My mind needs wandering to function, maybe yours too; but in my case, sometimes it needs to numb the conscious, so my unconscious can do the work, and reading news, articles or watching Netflix had become a great way to numb my senses. It didn’t used to be like this, but it did, but now it’s changed (back).
Since the lockdown started, I’ve become more aware of where I allocate my time or not; how I use the passing minutes, hours and days.
Maybe, the monotony and routine of being in the same place, everyday, started making me take notice of the not so good traits I’ve had and it’s pushed me in making radical changes to fix and improve in ways I’ve wished to for a long time.
Before the lockdown, I would binge on the latest Netflix stuff over the weekend, I’d hardly be able to just watch one episode and move on to something else (away from the TV). I had stopped reading (as much as I did before) because of stress, anxiety and even depression; while learning had become a thing I’d nip in and out. I was just letting myself go with the flow.
Over the last few weeks I’ve been able to not only stop all of that but become more aware of what I eat, what I read, the time I invest on doing things, the things growing in my to do list (or not), myself and my interaction with the surroundings.
I’ve started journaling again, reading away (3 books down so far and more coming), started investing time in learning new things (in boxed-time approaches) and have started strategising different than I did before. Also my to do is at its lowest level, ever.
Self-isolation is not easy. I am blessed with being locked down with my beautiful and loving partner, with most necessities covered, in our beautiful little house with lots of natural light around to keep the spirits high, I know I am lucky; but aside from it, it has brought a lot of changes to the way I go about my day, my interactions with people (even those that have been around me for years, decades and more) and more importantly it has brought a lot of attention to the interaction with myself.

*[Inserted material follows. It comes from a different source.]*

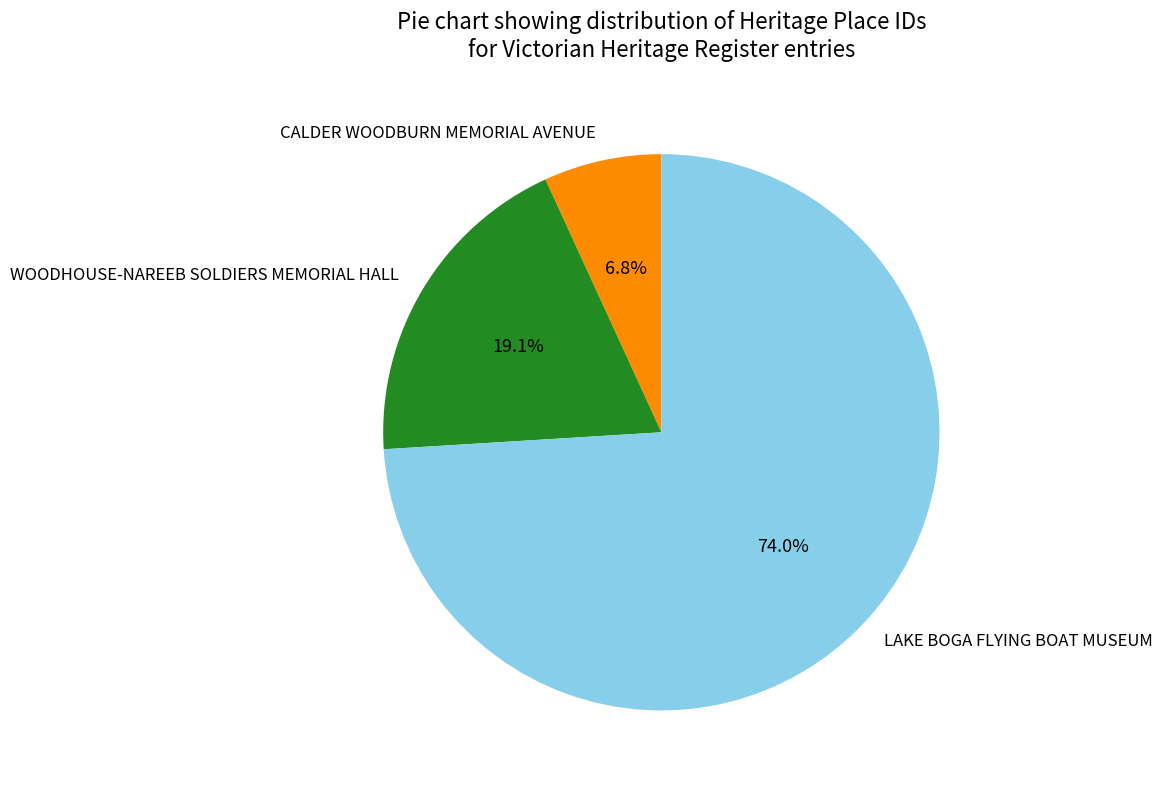

To the nearest percent, what percentage of the pie is LAKE BOGA FLYING BOAT MUSEUM?

74%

It’s been a while since I had a moment of deep reflection and change, last time it came while I was at Intel, right before I shook my confort zone and quit my job to look for brighter horizons. Maybe this time, rather than a change in the outside, the transformation is happening in the inside.
The end of this isolation is yet to come in sight, but I can’t but embrace the continued evolution of the way I look at myself, my surroundings and the way we chose to live our life.